其の様子を見て、初老の男性が口を開いた。


『沖田君の剣の腕を見込んで、頼みがある。』


其の眼差しがあまりに真剣で、俺は思わず息を飲んだ。


『頼み…ですか?』


『そうだ。』


『一体どんな…』




『…剣術指南役として、白河藩に来て貰いたい。』



『……え?』



剣術指南役…
俺は其の言葉を、頭の中で数回繰り返した。




『君の剣術の腕は天才的だと聞いている。君の右に出る者は、もはや日本に居ないであろう。…そこで、だ。これからまだ成長するであろう若い衆の稽古を、沖田君につけて頂けたらと思っている。
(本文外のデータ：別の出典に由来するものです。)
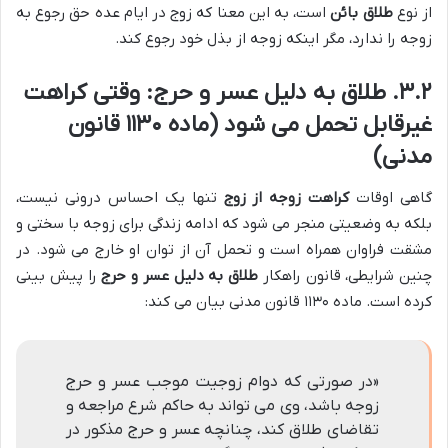
از نوع
طلاق بائن
است، به این معنا که زوج در ایام عده حق رجوع به
زوجه را ندارد، مگر اینکه زوجه از بذل خود رجوع کند.
۳.۲. طلاق به دلیل عسر و حرج: وقتی کراهت
غیرقابل تحمل می شود (ماده ۱۱۳۰ قانون
مدنی)
گاهی اوقات
کراهت زوجه از زوج
تنها یک احساس درونی نیست،
بلکه به وضعیتی منجر می شود که ادامه زندگی برای زوجه با سختی و
مشقت فراوان همراه است و تحمل آن از توان او خارج می شود. در
چنین شرایطی، قانون راهکار
طلاق به دلیل عسر و حرج
را پیش بینی
کرده است. ماده ۱۱۳۰ قانون مدنی بیان می کند:
«در صورتی که دوام زوجیت موجب عسر و حرج
زوجه باشد، وی می تواند به حاکم شرع مراجعه و
تقاضای طلاق کند، چنانچه عسر و حرج مذکور در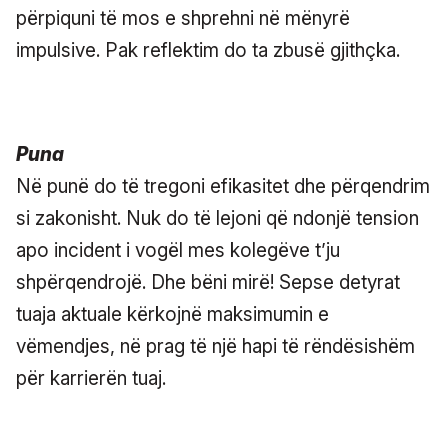
përpiquni të mos e shprehni në mënyrë
impulsive. Pak reflektim do ta zbusë gjithçka.
Puna
Në punë do të tregoni efikasitet dhe përqendrim
si zakonisht. Nuk do të lejoni që ndonjë tension
apo incident i vogël mes kolegëve t’ju
shpërqendrojë. Dhe bëni mirë! Sepse detyrat
tuaja aktuale kërkojnë maksimumin e
vëmendjes, në prag të një hapi të rëndësishëm
për karrierën tuaj.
もちろん、それなりの礼はするつもりだ。』


初老の男は畳み掛けるようにそう告げた。

近藤さんは、未だ苦笑いしたまま腕を組んでいる。



『…有名な藩の剣術指南役故、将来も安定した生活が送れるだろう。…。どうだね、悪い話では無いだろう?』




…確かに、条件としては決して悪い話では無い。
しかし--


『…近藤さんは、どうお考えですか?』



道場を離れる事は即ち、近藤さんの傍からも離れると言う事だ。


『…そうだな。総司が決めた道なら、俺は何も言わねェよ。』


溜息混じりに言葉を紡ぐ近藤さん。

それは何処か、諦めの表情にも見えた。



『…君も、いつまでも井の中の蛙で居たくないだろう?』



初老の男性が、身を前に乗り出す。



『…返事は三日後で構わない。また来るよ。』



そう言うと、近藤さんに挨拶をして道場を出て行ってしまった。